WHAT TO WORK ON:
• 1. In the missionary letter, where was the writer sitting while sending the email?
• 2. In the missionary letter, rewrite the passage that begins at the words "P.s. Baruch, my" and ends after "power and heart.", changing "building" to "house".

READING TEXT:
Content starts

Monday, May 23, 2011

May 16, 2011

Ello, 


How grateful I am for such a wonderful family. You give me much needed support and love, thank you for that. Right now I am sitting underneath the South Kensington Tube Station emailing :) We can hear the tube rolling on by every two minuets. For P-day today we had a great Zone Meeting where we really felt the spirit. I absolutely love feeling the spirit. I can tell quite clearly now when the spirit is there and when it is missing. When it is gone... nothing we say is heard or meaningful. It will change peoples hearts. When people tell me they will never be baptized... I just laugh and say "well just wait till you come to church and feel the spirit". It is the best drug in the world, because it doesn't have any negative side effects. Just pure joy and happiness. I am hoping and praying that President will keep me in Hyde Park for another three months so I can continue to learn Portuguese. I am not speaking it all the time, but I ask my companion questions all the time. We are working in Hyde Park Ward half the time and the South Kensington Branch half the time. 

On Sunday I was able to bear my testimony in Portuguese. I wrote it down and felt really good about it. I just hope people felt the Spirit. I think the ward liked it. Afterwards, most of them thought I understood Portuguese, but then I looked at them with a big smile and said "no falo portuguese, esto aprendendo portuguese". Being able to learn another language on my mission would be a wonderful blessing. I want to learn very very much and now I will have the opportunity. I need to take it by the horns. This past week was an exciting but sad one at the same time. Hoshar made some great improvements, and is really excited about being baptized. Now he has moved into the ward to the East :( but he will really enjoy it there and be a great plus to the White Chapel Ward. The way that the Holy Ghost has impacted him is brilliant. He told us he would do anything to have the Holy Ghost with him always. We said... just be baptized :) Have your sins washed away and we will give it to you for free :) He says he has never tasted something this good. It is like a sweet nectar that he's been searching for. We have him hooked. And we are not going to let go. 

I keep thinking of things to say and the only thing that enters my mind is the power of the Spirit. I can feel it now as I just think about it. It comes so strongly now, and it enters every part of my body. It makes me want to do only good and help other continually. Sou grato pelo es spirito santo. I was striving so hard to have it for myself and now it switched to doing everything and anything to help my investigators feel it. I love having a lesson where it is undeniable that a member of the Godhead is present. Nothing brings a joy greater than knowing your investigator has felt a peace that is everlasting. I feel as though I am now beating a dead horse... but I really want you to understand how this is changing my life. My attitude, actions and desires are being directed and altered. I am letting the Holy Ghost take over and telling the natural man to take a hike. How grateful for being a missionary and having struggles and tribulations that force me to turn to the Lord in continual communication. I ain't a humble man, but the Lord is finding ways to humble me. When I think I gots it right, he shows me I ain't know where close. 

I am just going to work hard and let the Holy Ghost do the finding and the teaching. Feeding it all the time with scriptures and prayers of gratitude. I know that God gives us the things that we ask for, we miss so many blessing because we don't ask. Fall on your knees and tell your Pai Celestial the things you most need, and the deepest desires of your heart. He is listening. And He WILL answer. I know it. I love this church and the Gospel. I am glad you got to see a picture of me at the Simmons house, they are a great family. We love the American families here, they know how to do things right. God be thanked for Jesus Christ and His blessings. I love and miss you all very much. Ta ta till next week. 

Love, 
Elder Krebs

P.s. Baruch, my Jerusalem friend went to the father and son camp out. It was his first time camping and he was awestruck when he realized they were sleeping outside and not in a building :) We love Baruch and the continualhumour he brings us. Plus his testimony is one of pure power and heart.

Content ends

SUPPLIED ENTRIES:
Content starts

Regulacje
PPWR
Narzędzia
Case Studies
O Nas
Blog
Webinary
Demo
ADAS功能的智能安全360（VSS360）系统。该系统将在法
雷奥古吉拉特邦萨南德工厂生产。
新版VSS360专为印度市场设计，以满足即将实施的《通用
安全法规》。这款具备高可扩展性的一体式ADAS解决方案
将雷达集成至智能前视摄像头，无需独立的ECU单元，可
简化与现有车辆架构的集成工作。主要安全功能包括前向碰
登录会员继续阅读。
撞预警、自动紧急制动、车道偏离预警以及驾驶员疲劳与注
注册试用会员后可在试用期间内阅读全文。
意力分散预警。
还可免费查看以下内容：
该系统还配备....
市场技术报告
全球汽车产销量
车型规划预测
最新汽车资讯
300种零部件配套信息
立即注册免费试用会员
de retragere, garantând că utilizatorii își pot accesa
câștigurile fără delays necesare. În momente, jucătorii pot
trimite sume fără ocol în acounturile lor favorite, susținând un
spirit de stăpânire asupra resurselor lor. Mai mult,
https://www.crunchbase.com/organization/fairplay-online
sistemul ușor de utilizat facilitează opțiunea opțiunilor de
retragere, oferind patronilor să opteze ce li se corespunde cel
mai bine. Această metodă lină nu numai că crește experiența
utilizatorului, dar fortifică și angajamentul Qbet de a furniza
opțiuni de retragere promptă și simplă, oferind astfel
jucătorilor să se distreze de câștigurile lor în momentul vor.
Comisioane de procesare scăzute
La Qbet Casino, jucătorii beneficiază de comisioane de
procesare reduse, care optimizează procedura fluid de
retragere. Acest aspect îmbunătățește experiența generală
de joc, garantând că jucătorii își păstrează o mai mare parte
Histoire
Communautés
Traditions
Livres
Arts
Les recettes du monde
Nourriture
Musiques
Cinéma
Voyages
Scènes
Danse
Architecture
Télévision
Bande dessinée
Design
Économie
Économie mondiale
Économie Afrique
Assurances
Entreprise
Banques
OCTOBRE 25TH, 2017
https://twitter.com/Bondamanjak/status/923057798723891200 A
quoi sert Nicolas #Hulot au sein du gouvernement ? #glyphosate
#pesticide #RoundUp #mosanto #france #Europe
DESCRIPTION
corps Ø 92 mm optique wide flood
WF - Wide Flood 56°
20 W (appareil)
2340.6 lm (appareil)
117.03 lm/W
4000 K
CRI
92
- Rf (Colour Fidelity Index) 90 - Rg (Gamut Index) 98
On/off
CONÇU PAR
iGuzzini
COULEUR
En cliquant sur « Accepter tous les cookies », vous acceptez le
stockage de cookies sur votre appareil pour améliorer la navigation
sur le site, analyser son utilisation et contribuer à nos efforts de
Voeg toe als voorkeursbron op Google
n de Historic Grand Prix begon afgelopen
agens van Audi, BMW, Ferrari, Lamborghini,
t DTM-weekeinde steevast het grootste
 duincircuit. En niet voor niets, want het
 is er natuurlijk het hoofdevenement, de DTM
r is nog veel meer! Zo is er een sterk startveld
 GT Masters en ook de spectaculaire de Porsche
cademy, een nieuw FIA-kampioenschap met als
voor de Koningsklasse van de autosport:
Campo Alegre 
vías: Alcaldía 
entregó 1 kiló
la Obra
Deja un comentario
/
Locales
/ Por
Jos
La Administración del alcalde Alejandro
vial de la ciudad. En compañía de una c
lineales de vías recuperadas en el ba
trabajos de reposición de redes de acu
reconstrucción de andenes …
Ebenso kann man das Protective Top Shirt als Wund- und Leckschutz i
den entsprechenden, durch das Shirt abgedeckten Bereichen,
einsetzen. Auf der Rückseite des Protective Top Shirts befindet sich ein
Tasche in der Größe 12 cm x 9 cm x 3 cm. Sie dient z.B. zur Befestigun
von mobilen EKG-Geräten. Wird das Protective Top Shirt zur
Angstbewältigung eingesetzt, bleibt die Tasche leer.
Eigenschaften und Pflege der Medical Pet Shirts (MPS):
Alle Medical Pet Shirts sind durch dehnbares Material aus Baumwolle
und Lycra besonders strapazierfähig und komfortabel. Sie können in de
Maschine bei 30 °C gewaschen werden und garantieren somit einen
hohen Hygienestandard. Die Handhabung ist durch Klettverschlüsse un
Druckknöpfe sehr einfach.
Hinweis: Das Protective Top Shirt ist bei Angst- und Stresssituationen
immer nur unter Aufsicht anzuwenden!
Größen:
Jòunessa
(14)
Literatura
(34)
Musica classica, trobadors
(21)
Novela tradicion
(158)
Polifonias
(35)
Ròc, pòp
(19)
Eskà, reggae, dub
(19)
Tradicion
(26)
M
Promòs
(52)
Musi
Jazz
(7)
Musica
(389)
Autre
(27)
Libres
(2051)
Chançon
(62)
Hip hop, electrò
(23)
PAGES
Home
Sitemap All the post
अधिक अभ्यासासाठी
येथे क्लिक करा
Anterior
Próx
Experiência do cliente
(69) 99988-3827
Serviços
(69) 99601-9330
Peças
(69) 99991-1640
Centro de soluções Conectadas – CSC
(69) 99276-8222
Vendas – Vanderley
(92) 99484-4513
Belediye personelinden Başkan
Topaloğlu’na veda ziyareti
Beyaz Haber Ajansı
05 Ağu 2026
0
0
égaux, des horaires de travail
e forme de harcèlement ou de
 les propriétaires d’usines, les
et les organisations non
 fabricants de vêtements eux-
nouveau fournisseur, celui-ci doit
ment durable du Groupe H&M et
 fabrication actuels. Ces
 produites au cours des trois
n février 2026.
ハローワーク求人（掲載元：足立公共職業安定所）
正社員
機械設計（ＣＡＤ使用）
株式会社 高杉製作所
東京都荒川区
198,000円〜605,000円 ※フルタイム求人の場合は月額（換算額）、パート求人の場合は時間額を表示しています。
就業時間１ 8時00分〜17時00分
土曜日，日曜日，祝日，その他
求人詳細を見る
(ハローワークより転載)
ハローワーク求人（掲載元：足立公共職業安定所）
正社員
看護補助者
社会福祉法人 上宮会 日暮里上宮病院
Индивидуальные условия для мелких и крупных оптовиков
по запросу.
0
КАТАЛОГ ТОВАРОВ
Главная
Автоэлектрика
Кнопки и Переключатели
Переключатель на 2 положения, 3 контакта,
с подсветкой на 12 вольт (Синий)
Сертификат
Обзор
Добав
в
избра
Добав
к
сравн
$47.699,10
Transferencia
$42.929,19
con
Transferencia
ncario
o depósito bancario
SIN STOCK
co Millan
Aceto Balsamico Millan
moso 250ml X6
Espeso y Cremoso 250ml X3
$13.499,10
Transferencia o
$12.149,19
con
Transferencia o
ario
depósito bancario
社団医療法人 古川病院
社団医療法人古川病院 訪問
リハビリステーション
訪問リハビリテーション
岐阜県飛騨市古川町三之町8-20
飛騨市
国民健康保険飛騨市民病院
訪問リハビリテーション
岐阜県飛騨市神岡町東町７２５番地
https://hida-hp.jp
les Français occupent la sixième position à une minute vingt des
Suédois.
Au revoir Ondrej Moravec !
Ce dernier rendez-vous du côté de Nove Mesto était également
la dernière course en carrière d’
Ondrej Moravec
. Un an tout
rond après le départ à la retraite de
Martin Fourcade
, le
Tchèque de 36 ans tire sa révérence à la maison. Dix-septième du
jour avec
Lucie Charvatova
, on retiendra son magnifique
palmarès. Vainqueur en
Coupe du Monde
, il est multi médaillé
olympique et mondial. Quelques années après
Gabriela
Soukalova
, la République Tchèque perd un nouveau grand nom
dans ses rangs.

Content ends

RESULTS OF THE EXERCISE:
• 1. Underneath the South Kensington Tube Station.

• 2.
P.s. Baruch, my Jerusalem friend went to the father and son camp out. It was his first time camping and he was awestruck when he realized they were sleeping outside and not in a house :) We love Baruch and the continualhumour he brings us. Plus his testimony is one of pure power and heart.